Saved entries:
[Start of section]
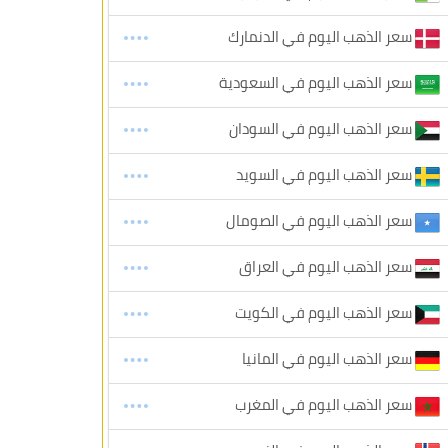
سعر الذهب اليوم في الدنمارك
سعر الذهب اليوم في السعودية
سعر الذهب اليوم في السودان
سعر الذهب اليوم في السويد
سعر الذهب اليوم في الصومال
سعر الذهب اليوم في العراق
سعر الذهب اليوم في الكويت
سعر الذهب اليوم في المانيا
سعر الذهب اليوم في المغرب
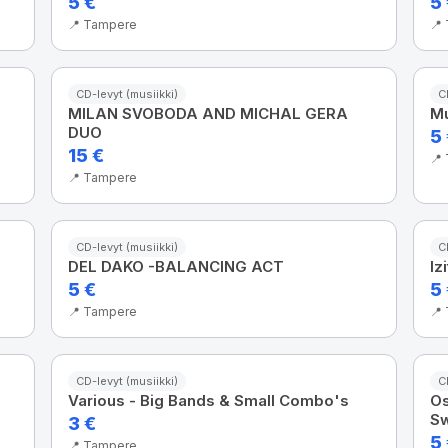
5 €
5
📍 Tampere
📍
CD-levyt (musiikki)
C
MILAN SVOBODA AND MICHAL GERA
Mu
DUO
5
15 €
📍
📍 Tampere
CD-levyt (musiikki)
C
DEL DAKO -BALANCING ACT
Iz
5 €
5
📍 Tampere
📍
CD-levyt (musiikki)
C
Various - Big Bands & Small Combo's
Os
Sw
3 €
5
📍 Tampere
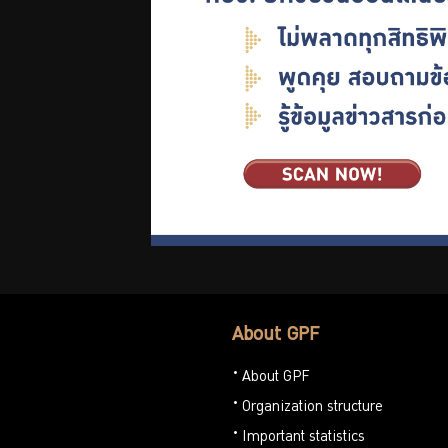
About GPF
About GPF
Organization structure
Important statistics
[End of section]
PROMPT.
Every line of the data should be copied as it stands, without the images.

ANSWER BELOW.
سعر الذهب اليوم في الدنمارك
سعر الذهب اليوم في السعودية
سعر الذهب اليوم في السودان
سعر الذهب اليوم في السويد
سعر الذهب اليوم في الصومال
سعر الذهب اليوم في العراق
سعر الذهب اليوم في الكويت
سعر الذهب اليوم في المانيا
سعر الذهب اليوم في المغرب
5 €
5
📍 Tampere
📍
CD-levyt (musiikki)
C
MILAN SVOBODA AND MICHAL GERA
Mu
DUO
5
15 €
📍
📍 Tampere
CD-levyt (musiikki)
C
DEL DAKO -BALANCING ACT
Iz
5 €
5
📍 Tampere
📍
CD-levyt (musiikki)
C
Various - Big Bands & Small Combo's
Os
Sw
3 €
5
📍 Tampere
About GPF
About GPF
Organization structure
Important statistics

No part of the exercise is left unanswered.